- **What is required**
Start at the first line of the listing below. Write out each line exactly, stopping after the one that contains "cardiovasculares e 22%".
---------- Stored data
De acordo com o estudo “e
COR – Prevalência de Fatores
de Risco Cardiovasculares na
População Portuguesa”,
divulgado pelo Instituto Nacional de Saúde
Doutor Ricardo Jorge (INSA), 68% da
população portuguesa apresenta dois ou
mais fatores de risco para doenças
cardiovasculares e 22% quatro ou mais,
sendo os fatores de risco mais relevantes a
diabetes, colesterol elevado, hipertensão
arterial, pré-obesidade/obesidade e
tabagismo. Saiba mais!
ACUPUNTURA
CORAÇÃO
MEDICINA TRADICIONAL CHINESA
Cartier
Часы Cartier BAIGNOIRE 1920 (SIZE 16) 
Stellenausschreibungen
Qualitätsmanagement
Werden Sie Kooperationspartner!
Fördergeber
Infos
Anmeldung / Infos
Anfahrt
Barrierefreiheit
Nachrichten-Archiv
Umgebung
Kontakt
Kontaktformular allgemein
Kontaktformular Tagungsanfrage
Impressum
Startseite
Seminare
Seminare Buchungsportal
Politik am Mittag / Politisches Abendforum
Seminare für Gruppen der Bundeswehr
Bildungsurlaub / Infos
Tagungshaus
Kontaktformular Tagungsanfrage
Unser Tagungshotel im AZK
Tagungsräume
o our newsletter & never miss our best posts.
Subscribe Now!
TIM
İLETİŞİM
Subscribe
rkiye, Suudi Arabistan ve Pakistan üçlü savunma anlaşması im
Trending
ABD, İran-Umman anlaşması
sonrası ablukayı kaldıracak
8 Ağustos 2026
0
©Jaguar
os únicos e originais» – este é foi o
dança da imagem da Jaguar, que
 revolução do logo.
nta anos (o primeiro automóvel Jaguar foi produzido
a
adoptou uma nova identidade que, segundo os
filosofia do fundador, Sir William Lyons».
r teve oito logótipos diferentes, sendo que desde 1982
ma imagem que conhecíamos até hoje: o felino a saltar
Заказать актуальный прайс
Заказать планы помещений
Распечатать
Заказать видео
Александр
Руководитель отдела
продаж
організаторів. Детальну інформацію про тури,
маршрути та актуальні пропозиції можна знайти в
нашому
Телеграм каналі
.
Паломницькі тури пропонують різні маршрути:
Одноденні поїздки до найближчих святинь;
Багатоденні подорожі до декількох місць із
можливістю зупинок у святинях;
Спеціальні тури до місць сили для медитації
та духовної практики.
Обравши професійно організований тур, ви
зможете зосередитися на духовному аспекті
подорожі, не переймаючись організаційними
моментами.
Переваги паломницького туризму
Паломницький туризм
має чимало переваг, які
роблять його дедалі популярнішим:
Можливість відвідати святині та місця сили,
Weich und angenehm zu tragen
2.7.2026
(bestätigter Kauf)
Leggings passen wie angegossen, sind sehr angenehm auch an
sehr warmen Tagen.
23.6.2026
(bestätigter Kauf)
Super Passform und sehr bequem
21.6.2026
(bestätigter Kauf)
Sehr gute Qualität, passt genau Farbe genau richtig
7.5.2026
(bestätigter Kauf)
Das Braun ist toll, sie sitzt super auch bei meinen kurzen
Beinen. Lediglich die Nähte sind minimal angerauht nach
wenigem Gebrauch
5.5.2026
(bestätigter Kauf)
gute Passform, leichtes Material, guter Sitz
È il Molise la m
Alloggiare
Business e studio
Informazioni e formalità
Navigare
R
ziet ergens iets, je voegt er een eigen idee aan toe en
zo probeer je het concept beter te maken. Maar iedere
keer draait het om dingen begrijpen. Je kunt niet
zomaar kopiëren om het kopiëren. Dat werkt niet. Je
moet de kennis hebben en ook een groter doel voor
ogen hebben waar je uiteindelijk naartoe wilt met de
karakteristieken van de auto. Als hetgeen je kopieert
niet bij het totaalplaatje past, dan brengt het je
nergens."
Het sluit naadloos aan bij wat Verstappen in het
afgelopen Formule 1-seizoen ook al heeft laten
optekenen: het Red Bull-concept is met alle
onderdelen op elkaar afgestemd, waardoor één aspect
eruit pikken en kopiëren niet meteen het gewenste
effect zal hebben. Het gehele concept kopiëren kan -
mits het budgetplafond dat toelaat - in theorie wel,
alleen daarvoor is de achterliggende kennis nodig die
--------------------
- **Exercise response**
De acordo com o estudo “e
COR – Prevalência de Fatores
de Risco Cardiovasculares na
População Portuguesa”,
divulgado pelo Instituto Nacional de Saúde
Doutor Ricardo Jorge (INSA), 68% da
população portuguesa apresenta dois ou
mais fatores de risco para doenças
cardiovasculares e 22% quatro ou mais,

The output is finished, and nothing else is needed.